© 2015 Michael Swickard, Ph.D. Question: when is the best age to
start children in public schools? This is like the question: why not teach algebra
to five-year olds? Answer: our brains must develop before we can do formal
logic. The age to start formal public school education is not until the age of six.
However, a big push in our society
by well-meaning people and power-hungry politicians is that earlier contact
with school makes a better scholar. They say that while ignoring the research.
They have many reasons not involving the welfare of the children when they want
to start children younger.
However, others people, myself
included, feel that certain brain development phases must occur for children to
thrive in a formal education setting. Research which I will point to suggests you
can injure young children by putting them in formal academic settings too soon.
We should look at the research but
the way many professional educators have been operating of late is to ignore
all research that doesn't support what they want. They say, "Forget the
research we want to have a bigger empire and employ more people."
When I was young most students began
their formal education at the age of six. The generation that sent men to the
moon and returned them safely started their schooling at this age. It works.
The children were in family or church daycare until it was time to start
school.
Then there came kindergarten. In the
1960s there was the adoption of public school kindergarten for many students.
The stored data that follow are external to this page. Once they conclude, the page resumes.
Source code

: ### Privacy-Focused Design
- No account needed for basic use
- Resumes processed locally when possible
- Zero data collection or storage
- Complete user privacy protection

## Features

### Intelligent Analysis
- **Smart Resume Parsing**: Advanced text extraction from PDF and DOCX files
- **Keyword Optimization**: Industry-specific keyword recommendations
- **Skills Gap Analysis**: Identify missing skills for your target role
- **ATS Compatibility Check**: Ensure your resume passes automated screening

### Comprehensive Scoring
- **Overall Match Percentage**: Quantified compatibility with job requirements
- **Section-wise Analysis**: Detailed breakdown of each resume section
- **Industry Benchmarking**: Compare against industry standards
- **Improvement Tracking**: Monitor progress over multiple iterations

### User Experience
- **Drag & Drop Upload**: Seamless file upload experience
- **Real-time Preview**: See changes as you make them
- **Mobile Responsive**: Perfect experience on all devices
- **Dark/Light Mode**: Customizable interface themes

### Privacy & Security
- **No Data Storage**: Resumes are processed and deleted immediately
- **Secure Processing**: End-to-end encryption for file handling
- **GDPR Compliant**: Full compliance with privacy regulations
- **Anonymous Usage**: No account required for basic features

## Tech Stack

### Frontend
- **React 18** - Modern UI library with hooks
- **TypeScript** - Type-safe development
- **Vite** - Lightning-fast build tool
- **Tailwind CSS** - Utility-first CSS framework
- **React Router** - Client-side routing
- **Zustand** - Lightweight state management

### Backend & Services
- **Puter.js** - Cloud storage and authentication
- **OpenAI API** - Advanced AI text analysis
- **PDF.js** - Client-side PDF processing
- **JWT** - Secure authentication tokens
In New Mexico it was the middle of the 1970s when the public schools uniformly started
offering kindergarten. But that kindergarten was vastly different than what we
see now.
Back then it was only for half of
the day and focused on play activities. Children sang songs and played games
and took naps and went home saying, "I love school." Then
well-meaning people said, "Why don't we keep them all day." It made
sense since parents would not have to accommodate the other half of the day.
The beauty for the politicians was it
allowed public schools to hire twice as many kindergarten teachers. And for a
while that was how schools went. But then administrators started talking about changing
kindergarten into a formal academic activity.
They justified changing kindergarten
to formal education for five year olds so when these young students are in
fourth grade they will do better making the school seem more successful. Kindergarten
now doesn't look like it did. The play and informal curriculum is gone and the
five year olds are just trying to learn the six year old stuff a year early.
How is that working? Terrible but no one is paying attention.
Research at Stanford University suggests
the move to get children into academic classrooms sooner comes with liabilities.
There is an interesting study that even mainstream news organizations are
noticing. It is: The Gift of Time? SchoolStarting Age and Mental Health.
This research from Stanford
University looks at when students start and if starting a year later would be
better. There are countries that start their children later in school. What is
the outcome?
The later starting children do
better on the fourth and eighth grade tests and seem to not have as many mental
health issues. But the research doesn't fit the political needs of our
education leaders. The vast industrial public education complex needs the young
children in the system.
And I am fine with that if these
politicians will just read the research and see that they can make the first
year a year of curiosity, play and social involvement but they cannot teach
formal education to the majority of the five year olds.
Further, we must see our young
children by their number of day alive and not birth year. I was born seven days
before the cutoff so I was the youngest and smallest boy in most of my classes.
Some of my competing classmates were fifteen percent older than me that first
year.
The Stanford study, which can be
downloaded for five dollars talks about all of these issues. I do wish some of
our leaders would look at this great research.